### Action item
Line by line, please look for the word "inputs" in the following records, then copy each line you find it in.

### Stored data
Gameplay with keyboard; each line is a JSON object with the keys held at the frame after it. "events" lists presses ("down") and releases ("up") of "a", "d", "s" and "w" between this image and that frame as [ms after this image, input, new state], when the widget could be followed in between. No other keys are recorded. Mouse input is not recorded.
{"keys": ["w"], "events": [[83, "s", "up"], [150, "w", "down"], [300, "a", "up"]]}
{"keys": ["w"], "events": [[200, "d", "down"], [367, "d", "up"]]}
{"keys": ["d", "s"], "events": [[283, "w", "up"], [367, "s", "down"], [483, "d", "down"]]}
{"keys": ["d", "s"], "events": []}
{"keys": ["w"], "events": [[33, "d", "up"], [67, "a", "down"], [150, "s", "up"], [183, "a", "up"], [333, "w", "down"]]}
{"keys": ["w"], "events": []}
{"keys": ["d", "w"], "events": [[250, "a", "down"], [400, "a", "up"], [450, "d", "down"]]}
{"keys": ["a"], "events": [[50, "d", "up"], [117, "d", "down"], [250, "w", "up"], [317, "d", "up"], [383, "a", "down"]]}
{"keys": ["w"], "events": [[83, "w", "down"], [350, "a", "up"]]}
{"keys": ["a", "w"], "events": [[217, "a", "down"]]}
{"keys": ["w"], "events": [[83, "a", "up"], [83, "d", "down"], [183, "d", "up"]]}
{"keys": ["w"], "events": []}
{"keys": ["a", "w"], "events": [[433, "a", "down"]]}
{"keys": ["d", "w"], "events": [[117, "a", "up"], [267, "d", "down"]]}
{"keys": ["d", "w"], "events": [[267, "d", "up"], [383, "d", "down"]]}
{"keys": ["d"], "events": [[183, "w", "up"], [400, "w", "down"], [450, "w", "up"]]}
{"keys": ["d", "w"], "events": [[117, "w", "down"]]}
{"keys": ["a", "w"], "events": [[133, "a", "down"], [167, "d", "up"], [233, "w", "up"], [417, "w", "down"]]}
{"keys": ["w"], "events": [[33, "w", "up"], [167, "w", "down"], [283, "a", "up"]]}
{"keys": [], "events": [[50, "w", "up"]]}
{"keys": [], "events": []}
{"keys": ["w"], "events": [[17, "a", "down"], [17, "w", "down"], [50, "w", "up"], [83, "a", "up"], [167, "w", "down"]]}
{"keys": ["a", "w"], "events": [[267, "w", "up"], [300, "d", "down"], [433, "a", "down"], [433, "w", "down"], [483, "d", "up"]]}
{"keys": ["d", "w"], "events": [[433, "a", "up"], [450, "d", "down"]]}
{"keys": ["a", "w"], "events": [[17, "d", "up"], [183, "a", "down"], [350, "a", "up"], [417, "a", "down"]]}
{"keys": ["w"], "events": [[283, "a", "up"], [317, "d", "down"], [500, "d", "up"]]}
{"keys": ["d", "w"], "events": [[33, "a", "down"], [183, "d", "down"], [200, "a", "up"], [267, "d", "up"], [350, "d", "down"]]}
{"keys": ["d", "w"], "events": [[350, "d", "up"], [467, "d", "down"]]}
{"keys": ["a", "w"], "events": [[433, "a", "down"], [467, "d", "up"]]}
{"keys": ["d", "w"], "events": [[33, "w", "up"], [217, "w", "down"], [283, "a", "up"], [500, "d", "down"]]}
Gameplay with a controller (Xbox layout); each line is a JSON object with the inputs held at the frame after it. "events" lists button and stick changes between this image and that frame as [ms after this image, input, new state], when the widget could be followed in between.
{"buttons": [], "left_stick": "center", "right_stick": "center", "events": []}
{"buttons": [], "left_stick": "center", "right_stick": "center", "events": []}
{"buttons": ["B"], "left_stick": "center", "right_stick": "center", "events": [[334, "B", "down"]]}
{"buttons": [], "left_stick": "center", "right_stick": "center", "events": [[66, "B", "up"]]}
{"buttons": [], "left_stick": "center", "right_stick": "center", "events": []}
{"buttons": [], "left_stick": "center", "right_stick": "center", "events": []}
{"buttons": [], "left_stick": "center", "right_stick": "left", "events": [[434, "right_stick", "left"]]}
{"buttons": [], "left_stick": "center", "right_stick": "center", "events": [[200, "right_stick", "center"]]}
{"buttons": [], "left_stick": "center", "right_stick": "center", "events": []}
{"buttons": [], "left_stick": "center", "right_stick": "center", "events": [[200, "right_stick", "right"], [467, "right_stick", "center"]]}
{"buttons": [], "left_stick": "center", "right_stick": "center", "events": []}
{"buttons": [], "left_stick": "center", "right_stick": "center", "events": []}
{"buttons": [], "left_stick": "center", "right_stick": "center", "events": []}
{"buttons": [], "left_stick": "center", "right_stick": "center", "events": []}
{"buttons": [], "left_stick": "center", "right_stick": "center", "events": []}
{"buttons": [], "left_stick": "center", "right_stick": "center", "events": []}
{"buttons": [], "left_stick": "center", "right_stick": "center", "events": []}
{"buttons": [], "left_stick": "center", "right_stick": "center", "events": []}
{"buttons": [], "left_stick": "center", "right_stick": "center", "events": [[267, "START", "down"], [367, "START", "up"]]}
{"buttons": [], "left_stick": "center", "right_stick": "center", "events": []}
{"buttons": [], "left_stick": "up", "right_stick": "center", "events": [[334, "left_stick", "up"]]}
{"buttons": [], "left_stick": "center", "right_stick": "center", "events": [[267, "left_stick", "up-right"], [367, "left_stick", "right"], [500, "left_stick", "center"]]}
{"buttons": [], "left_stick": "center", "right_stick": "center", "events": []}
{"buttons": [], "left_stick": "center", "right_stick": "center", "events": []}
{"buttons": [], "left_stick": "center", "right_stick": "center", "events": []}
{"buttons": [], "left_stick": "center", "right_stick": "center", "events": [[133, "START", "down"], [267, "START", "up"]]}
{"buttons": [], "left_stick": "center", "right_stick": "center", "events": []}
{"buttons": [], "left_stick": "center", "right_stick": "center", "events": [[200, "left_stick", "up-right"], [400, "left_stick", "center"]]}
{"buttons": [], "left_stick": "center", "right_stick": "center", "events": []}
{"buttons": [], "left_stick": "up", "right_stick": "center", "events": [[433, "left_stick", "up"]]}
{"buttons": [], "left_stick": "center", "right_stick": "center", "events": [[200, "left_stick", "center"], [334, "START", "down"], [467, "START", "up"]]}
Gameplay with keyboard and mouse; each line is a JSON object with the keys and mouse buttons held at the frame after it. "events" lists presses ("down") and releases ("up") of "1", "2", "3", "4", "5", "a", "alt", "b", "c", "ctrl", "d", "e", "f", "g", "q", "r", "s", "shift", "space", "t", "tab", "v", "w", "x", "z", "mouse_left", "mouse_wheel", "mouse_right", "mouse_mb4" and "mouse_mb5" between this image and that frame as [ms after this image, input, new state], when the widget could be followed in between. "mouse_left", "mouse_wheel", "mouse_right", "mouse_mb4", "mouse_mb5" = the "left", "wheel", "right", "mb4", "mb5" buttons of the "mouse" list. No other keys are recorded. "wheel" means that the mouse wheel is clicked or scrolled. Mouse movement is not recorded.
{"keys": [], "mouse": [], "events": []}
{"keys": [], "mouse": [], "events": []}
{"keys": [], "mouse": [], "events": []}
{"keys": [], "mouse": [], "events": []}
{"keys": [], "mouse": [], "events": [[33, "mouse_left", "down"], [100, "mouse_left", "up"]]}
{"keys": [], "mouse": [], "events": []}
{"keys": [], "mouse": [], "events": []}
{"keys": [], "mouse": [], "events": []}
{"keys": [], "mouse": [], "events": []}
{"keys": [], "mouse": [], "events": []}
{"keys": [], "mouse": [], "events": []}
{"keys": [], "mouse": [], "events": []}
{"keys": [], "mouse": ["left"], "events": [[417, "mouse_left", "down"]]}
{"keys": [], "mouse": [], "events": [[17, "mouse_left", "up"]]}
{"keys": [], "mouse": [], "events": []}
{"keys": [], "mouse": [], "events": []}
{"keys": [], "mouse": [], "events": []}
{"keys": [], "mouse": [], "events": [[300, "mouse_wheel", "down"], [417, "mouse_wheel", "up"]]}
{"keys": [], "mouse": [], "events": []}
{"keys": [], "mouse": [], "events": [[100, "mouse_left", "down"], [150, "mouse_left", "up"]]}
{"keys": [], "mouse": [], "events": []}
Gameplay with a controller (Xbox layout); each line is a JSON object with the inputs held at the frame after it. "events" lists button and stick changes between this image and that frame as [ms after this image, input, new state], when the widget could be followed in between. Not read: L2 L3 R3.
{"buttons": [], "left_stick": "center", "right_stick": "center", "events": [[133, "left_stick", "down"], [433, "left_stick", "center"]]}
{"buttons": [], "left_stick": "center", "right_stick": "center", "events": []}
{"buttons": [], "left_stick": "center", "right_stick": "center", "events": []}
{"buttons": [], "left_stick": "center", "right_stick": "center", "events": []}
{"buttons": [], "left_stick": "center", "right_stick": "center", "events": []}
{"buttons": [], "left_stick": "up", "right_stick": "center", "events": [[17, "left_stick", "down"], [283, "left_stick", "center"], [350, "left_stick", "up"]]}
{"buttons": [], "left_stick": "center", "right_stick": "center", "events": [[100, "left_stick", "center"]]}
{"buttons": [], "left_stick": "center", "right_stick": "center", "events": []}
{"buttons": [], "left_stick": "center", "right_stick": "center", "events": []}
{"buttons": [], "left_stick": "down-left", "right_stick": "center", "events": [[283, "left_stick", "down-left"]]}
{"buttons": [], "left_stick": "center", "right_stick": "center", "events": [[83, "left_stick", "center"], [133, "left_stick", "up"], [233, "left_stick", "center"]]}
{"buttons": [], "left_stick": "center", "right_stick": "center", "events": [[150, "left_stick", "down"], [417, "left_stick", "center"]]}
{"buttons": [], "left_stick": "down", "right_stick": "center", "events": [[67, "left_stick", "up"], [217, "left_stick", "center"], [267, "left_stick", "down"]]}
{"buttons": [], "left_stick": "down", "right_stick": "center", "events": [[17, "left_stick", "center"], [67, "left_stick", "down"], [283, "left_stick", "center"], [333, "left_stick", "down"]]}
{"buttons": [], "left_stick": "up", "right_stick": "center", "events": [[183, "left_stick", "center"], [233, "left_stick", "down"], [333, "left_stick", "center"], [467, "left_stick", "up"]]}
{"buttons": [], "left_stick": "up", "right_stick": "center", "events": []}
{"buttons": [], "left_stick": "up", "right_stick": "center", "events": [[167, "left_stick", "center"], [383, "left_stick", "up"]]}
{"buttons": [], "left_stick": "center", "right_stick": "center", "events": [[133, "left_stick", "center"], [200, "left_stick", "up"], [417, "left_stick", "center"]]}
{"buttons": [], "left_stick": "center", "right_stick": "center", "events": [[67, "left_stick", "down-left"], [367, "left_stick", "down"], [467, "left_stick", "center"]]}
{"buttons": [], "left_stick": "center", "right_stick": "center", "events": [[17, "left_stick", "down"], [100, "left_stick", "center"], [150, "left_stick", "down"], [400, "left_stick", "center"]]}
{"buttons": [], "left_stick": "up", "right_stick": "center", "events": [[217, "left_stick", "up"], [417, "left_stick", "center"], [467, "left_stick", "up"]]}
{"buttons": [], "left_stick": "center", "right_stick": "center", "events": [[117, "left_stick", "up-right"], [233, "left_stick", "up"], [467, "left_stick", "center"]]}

### Expected output
Gameplay with a controller (Xbox layout); each line is a JSON object with the inputs held at the frame after it. "events" lists button and stick changes between this image and that frame as [ms after this image, input, new state], when the widget could be followed in between.
Gameplay with a controller (Xbox layout); each line is a JSON object with the inputs held at the frame after it. "events" lists button and stick changes between this image and that frame as [ms after this image, input, new state], when the widget could be followed in between. Not read: L2 L3 R3.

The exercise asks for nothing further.